The appeal is dismissed.

The costs of appeal are assessed against the defendant.

Reasons

We examine the grounds of appeal.

The judgment of the court below as to the point that the theory of lawsuit points out (the acquisition of a bill of commitment and the rejection of the defendant's assertion about the year of the plaintiff's year) shall be considered to be correct in light of relevant evidence and records, and there is no error of law that misleads the facts against the rules of evidence, such as the theory of lawsuit

As determined by the court below, if the non-party 1 received a blank note from the non-party 2 and supplemented it with "non-party 3" within the scope of the supplementary right conferred upon it, and then arbitrarily stated the face value and the payee as "non-party 3", and made the second endorsement with the non-party 4 as the endorsee, and then transferred it to the plaintiff with the non-party 5's own endorsement with the non-party 4 as the endorsee, the non-party 1 who transferred the promissory note is the legitimate holder at the time of transfer, the plaintiff who is the transferee shall be legally entitled to the right of the bill (see Supreme Court Decision 93Da35261 delivered on December 10, 193). The judgment of the court below is justified, and there is no error in the misapprehension of legal principles as to the plaintiff's assertion as to the above promissory note, and there is no error in the misapprehension of legal principles as to the plaintiff's assertion of good faith in the above case.

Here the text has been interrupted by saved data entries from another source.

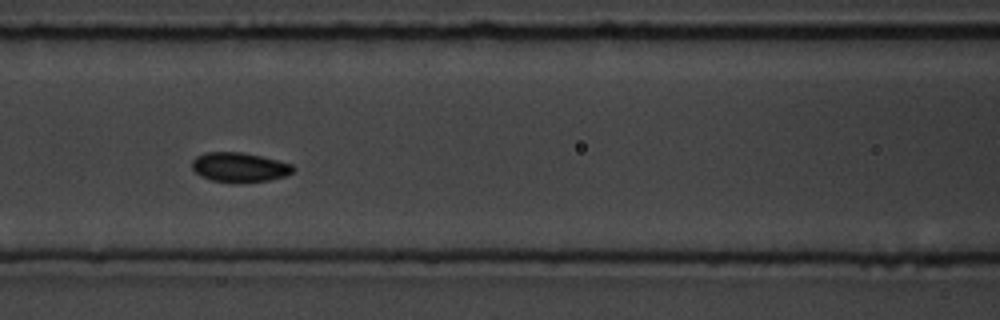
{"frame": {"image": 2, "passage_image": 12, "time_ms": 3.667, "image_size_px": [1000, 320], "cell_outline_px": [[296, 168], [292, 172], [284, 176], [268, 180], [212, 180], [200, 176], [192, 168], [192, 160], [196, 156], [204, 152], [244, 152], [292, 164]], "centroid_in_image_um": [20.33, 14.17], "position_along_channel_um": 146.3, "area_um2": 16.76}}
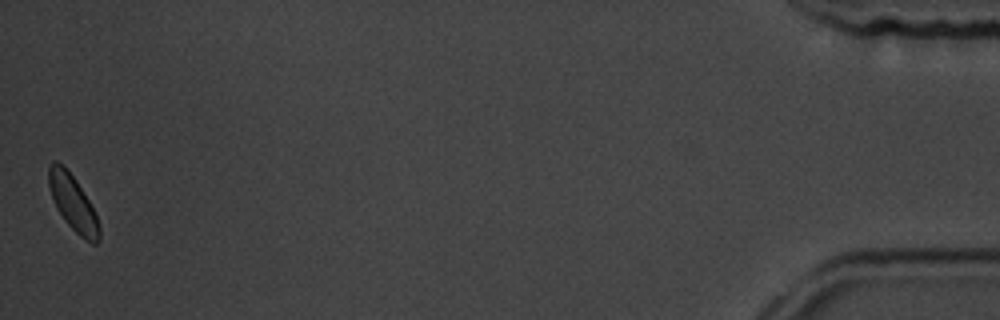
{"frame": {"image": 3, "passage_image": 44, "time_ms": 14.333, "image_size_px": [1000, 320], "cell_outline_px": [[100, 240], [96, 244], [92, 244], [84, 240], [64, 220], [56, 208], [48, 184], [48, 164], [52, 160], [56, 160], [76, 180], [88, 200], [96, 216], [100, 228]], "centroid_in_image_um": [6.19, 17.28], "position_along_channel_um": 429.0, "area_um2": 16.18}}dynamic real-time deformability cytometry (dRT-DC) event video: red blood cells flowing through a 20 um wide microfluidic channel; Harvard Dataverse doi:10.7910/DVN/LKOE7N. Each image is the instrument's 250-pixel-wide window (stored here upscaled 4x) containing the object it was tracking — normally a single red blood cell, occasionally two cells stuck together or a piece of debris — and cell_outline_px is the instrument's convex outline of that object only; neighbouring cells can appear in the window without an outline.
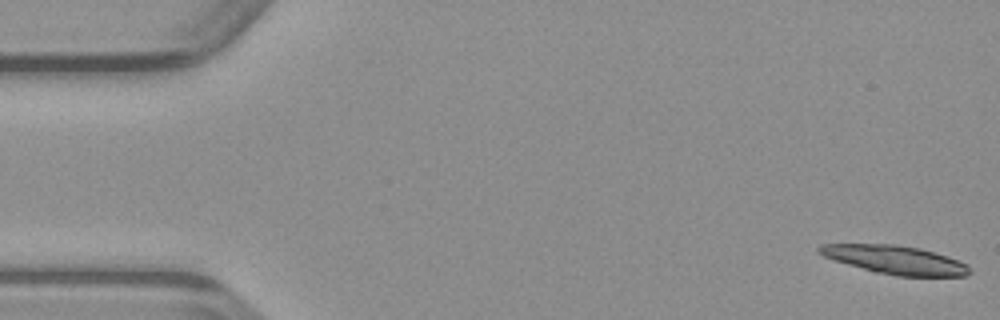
{"species": "common noctule bat (a hibernating species)", "species_latin": "Nyctalus noctula", "temperature_condition": "warm", "stored_images_in_passage": 49, "camera_frame_rate_fps": 3000, "um_per_image_px": 0.085, "animal": {"sex": "male", "body_mass_g": 23.1, "forearm_length_mm": 52.7}, "frame": {"image": 1, "passage_image": 1, "time_ms": 0.0, "image_size_px": [1000, 320], "cell_outline_px": [[972, 272], [968, 276], [896, 276], [876, 272], [848, 264], [824, 256], [816, 248], [820, 244], [896, 244], [920, 248], [948, 256], [968, 264]], "centroid_in_image_um": [76.15, 22.08], "position_along_channel_um": 8.8, "area_um2": 24.91}}
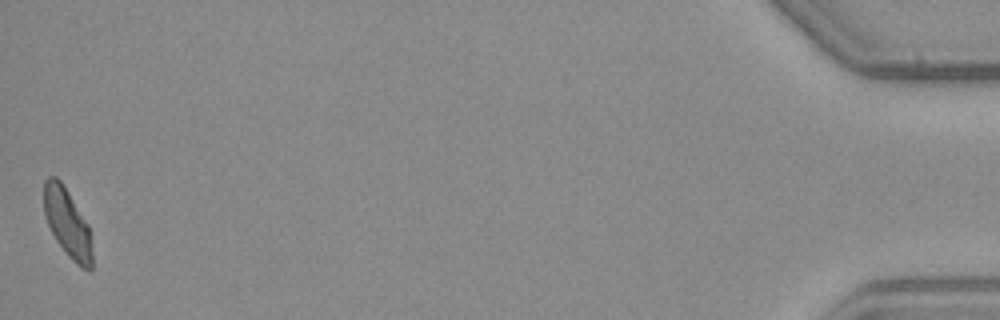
{"frame": {"image": 2, "passage_image": 49, "time_ms": 16.0, "image_size_px": [1000, 320], "cell_outline_px": [[92, 268], [80, 268], [68, 256], [56, 240], [44, 216], [44, 180], [48, 176], [56, 176], [60, 180], [68, 192], [88, 224], [92, 252]], "centroid_in_image_um": [5.71, 18.94], "position_along_channel_um": 429.5, "area_um2": 19.07}}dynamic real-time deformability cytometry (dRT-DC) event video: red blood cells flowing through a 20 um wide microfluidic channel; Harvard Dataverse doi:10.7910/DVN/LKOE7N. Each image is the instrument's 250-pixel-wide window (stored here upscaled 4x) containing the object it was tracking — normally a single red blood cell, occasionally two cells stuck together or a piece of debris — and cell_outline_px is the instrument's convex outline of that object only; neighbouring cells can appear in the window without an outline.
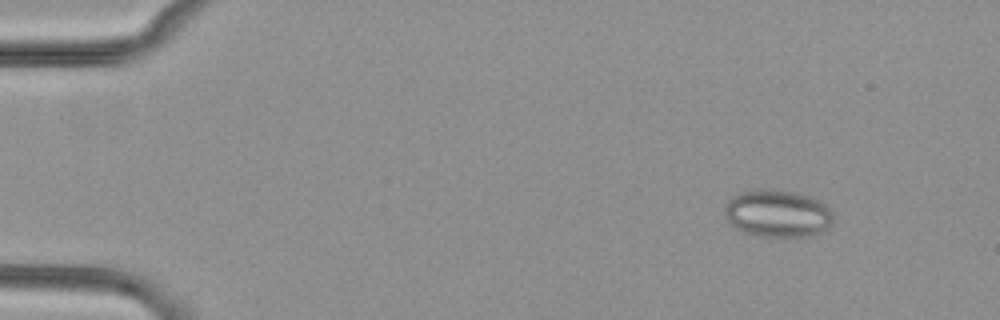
{"species": "common noctule bat (a hibernating species)", "species_latin": "Nyctalus noctula", "temperature_condition": "cold", "stored_images_in_passage": 4, "camera_frame_rate_fps": 3000, "um_per_image_px": 0.085, "animal": {"sex": "female", "body_mass_g": 29.2, "forearm_length_mm": 56.3}, "frame": {"image": 1, "passage_image": 2, "time_ms": 1.0, "image_size_px": [1000, 320], "cell_outline_px": [[832, 224], [828, 228], [820, 232], [808, 236], [760, 236], [740, 232], [728, 224], [724, 216], [724, 204], [732, 196], [740, 192], [756, 188], [764, 188], [796, 192], [820, 200], [832, 212]], "centroid_in_image_um": [66.02, 18.14], "position_along_channel_um": 19.0, "area_um2": 30.52}}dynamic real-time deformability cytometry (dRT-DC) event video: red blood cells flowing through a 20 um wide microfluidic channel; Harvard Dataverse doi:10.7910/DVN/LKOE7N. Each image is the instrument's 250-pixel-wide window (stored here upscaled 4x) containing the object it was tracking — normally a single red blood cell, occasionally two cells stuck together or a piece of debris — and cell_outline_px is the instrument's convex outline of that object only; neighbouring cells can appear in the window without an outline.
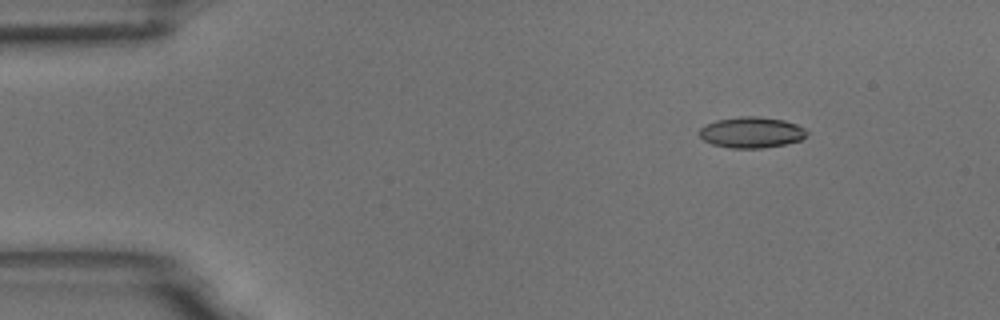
{"species": "common noctule bat (a hibernating species)", "species_latin": "Nyctalus noctula", "temperature_condition": "room temperature", "stored_images_in_passage": 5, "camera_frame_rate_fps": 3000, "um_per_image_px": 0.085, "animal": {"sex": "male", "body_mass_g": 18.8}, "frame": {"image": 1, "passage_image": 3, "time_ms": 0.667, "image_size_px": [1000, 320], "cell_outline_px": [[808, 136], [800, 140], [784, 144], [764, 148], [732, 148], [712, 144], [704, 140], [700, 136], [700, 128], [704, 124], [716, 120], [740, 116], [760, 116], [784, 120], [796, 124], [804, 128], [808, 132]], "centroid_in_image_um": [63.88, 11.24], "position_along_channel_um": 21.1, "area_um2": 19.48}}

The provisions of the Regulations on Business Operation of Mutual Aid and Finance Company and the Regulations on Loans and Discount of Bills by Mutual Aid and Finance Company, which prohibit the discount of so-called financing bills, are not only only the regulatory provisions but also not the effective provisions, and thus, the judicial effect of the acquisition of promissory notes cannot be denied even because they violated such provisions (see Supreme Court Decision 87Meu1836, Nov. 22, 198). In addition, the issuer of a financing bill is not liable for the bills against the party who received the financing bill, but also the third party who received the financing bill cannot stand up against the defense that it was issued without compensation in good faith and bad faith, barring special circumstances (see Supreme Court Decisions 79Da479, Oct. 30, 197; 93Da58721, May 10, 1994; 93Da58721, May 10, 1994).

All arguments are without merit.

Therefore, the appeal is dismissed, and the costs of appeal are assessed against the losing party. It is so decided as per Disposition by the assent of all participating Justices on the bench.